TESTO
Una risposta a Maria Rosa Sossai che, a margine della grande retrospettiva italiana del 2017 allo spazio Pirelli HangarBicocca, gli domandava per “Artribune” se il suo era “un modo di condividere la conoscenza e di rendere i partecipanti attivi nel processo creativo”, risulta davvero emblematica: “Non penso che il processo creativo sia solo una questione di conoscenza. Credo che abbia a che fare con il non sapere, con il mistero della condivisione, con i punti interrogativi e i dubbi. Il termine conoscenza quindi non procede insieme alla mia arte, la quale è piuttosto un’adesione a ciò che è sconosciuto e una ricerca di possibili risposte durante questo cammino di compartecipazione”.

Mirosław Bałka
(Varsavia 1958) vive e lavora tra Varsavia e Otwock. 
È uno scultore attivo anche nel campo della videoarte sperimentale e del disegno.

ESERCIZI
**a)** Secondo il testo, in quali luoghi vive e lavora Mirosław Bałka?
**b)** Riscrivi sotto forma di elenco il paragrafo del testo che comincia con "Una risposta a Maria Rosa Sossai", mantenendone i fatti principali.
**c)** Riprendi il testo su Mirosław Bałka dal punto in cui si interrompe.
I record costituiscono materiale separato dal testo.

VOCI ESTRATTE
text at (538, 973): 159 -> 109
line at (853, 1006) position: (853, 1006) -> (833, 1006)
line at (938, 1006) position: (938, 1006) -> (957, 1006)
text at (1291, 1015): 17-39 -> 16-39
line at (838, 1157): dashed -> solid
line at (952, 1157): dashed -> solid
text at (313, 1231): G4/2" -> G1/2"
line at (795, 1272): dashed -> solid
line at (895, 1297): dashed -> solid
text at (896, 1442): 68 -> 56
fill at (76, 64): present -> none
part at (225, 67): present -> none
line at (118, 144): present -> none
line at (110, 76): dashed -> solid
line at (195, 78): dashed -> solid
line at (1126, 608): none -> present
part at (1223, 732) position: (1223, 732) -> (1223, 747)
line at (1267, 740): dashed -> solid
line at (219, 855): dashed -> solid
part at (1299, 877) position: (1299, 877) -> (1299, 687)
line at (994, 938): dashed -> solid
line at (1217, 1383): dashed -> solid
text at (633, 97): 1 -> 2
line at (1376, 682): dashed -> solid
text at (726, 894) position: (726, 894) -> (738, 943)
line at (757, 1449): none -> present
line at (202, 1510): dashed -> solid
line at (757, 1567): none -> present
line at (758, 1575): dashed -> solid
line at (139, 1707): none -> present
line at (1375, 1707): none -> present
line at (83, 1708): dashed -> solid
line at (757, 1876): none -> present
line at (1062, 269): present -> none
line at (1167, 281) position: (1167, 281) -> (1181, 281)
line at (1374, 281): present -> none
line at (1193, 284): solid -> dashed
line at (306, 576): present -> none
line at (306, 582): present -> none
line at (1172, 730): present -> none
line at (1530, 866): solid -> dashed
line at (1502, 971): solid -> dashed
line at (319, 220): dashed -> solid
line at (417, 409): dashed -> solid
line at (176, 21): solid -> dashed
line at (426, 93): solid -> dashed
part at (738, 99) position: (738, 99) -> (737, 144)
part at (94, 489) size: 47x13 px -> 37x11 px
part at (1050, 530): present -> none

SOLUZIONI
**a)** Vive e lavora tra Varsavia e Otwock.

**b)**
- La risposta fu data a Maria Rosa Sossai per "Artribune", a margine della grande retrospettiva italiana del 2017 allo spazio Pirelli HangarBicocca.
- La domanda chiedeva se si trattasse di un modo di condividere la conoscenza e di rendere i partecipanti attivi nel processo creativo.
- Secondo la risposta, il processo creativo non è solo una questione di conoscenza.
- Ha invece a che fare con il non sapere, con il mistero della condivisione, con i punti interrogativi e i dubbi.
- Il termine conoscenza non procede insieme a quest'arte.
- Quest'arte è piuttosto un'adesione a ciò che è sconosciuto e una ricerca di possibili risposte lungo un cammino di compartecipazione.

**c)**
Si laurea nel 1985 all'Accademia di Belle Arti di Varsavia, dove, dal 2011, dirige lo Studio of Spatial Activities della Facoltà di Media Art. Tra il 1986 e il 1989 assieme a Mirosław Filonik e Marek Kijewski fonda il gruppo artistico “Consciousness Neue Bieremiennost”. Nel 1991 viene insignito del premio Mies van der Rohe dal Krefeld Kunstmuseen. È membro dell'Akademie der Künste di Berlino.
I suoi lavori sono stati esposti nelle più importanti mostre internazionali tra cui: Biennale di Venezia (1990, 2003, 2005, 2013; nel 1993 come rappresentante della Polonia), Documenta IX, Kassel (1992), Biennale di Sydney (1992, 2006), Carnegie International,  Pittsburgh (1995), Biennale di San Paolo (1998), Biennale di Liverpool (1999) e Biennale di Santa Fe (2006).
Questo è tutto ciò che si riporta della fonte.